Consent. Most jurisdictions (including most of Europe) require either explicit consent or notification to all participants. Some tools handle this for you (the bot announces itself when it joins). For native AI features, the meeting host usually needs to enable it and the participants get a banner notification. Local recording apps require you to disclose — and you should.
Sensitive content. If the meeting discusses customer data, financial information, legal matters, or other sensitive topics, your meeting AI's data handling matters. Bot-based services typically store transcripts on their servers; enterprise tiers usually offer stronger guarantees. Read the data policy or ask your IT team which tool is approved.

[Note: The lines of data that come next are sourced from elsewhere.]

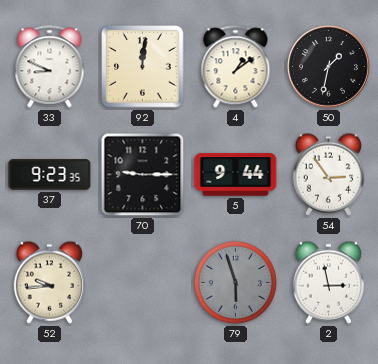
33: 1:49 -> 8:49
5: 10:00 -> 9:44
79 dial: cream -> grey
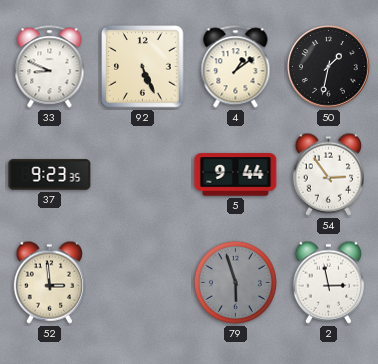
92: 12:01 -> 5:26
70: 9:15 -> none
52: 9:44 -> 2:59
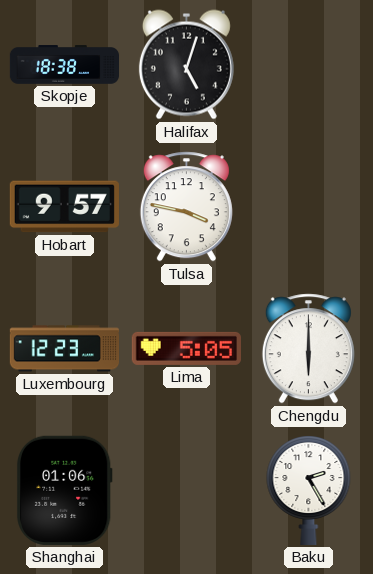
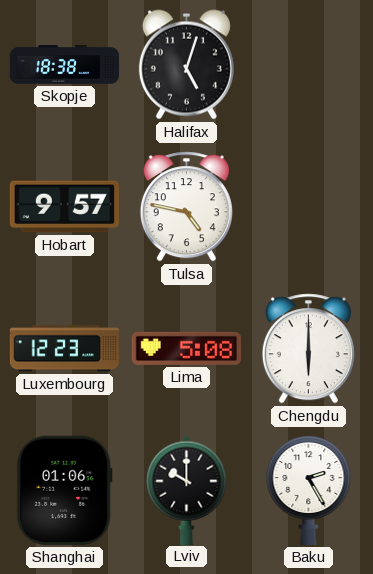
Tulsa: 3:47 -> 4:47
Lima: 5:05 -> 5:08
Lviv: none -> 10:00
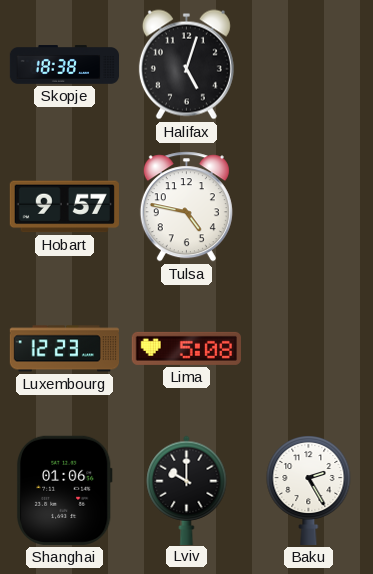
Chengdu: 6:00 -> none
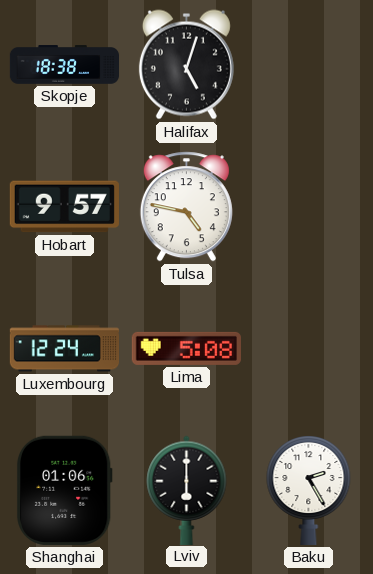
Luxembourg: 12:23 -> 12:24
Lviv: 10:00 -> 6:00
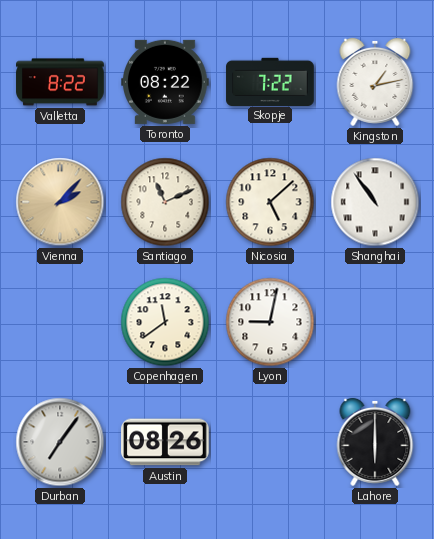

Selective recording. Sometimes it makes sense to not record. Sensitive personal conversations, sensitive performance discussions, legal discussions with counsel, anything where the participants would speak differently if they knew it was being recorded. The simple rule: if you would not write it down in a memo, do not record it.
Setting up the habit
The reason most people fail at meeting AI is not the tool — it is forgetting to use it. Three small habits make it stick.
Pin the bot or feature in your default meeting setup. Most tools have an "auto-record" option that recurs for all meetings on your calendar. Set it once.
Run the cleanup pass before you close the meeting tab. Ninety seconds while the meeting is fresh in your mind is much better than coming back to a raw transcript next week.
File the output somewhere consistent. Notion, Obsidian, a "meetings" Google Doc folder, a Slack channel. Anywhere repeatable. The value compounds when you can search across months of meeting summaries to find "what did we decide about pricing in March."
A few things meeting AI lets you stop doing
Once the habit is in place, several things become unnecessary:
- Real-time note-taking. You can listen instead.
- "Quick recap" emails after the meeting. The structured summary is the artefact.
- "I forgot the action items from Tuesday." The transcript is searchable.
- "Who agreed to what?" Quoted lines settle it.
- "What was the context of that decision?" Open the meeting record and read.
Twenty per cent of every workweek is preparing for, attending, and recovering from meetings. Meeting AI cuts the recovery part to nearly zero. That is real time back.
The takeaway
Pick one tool. Turn it on for every meeting. Run a structured cleanup prompt on every transcript before closing the tab. File the result somewhere consistent.
That is the whole workflow. Less than ninety seconds of work per meeting, no learning curve, and you will look back in three months and not understand how you used to operate without it.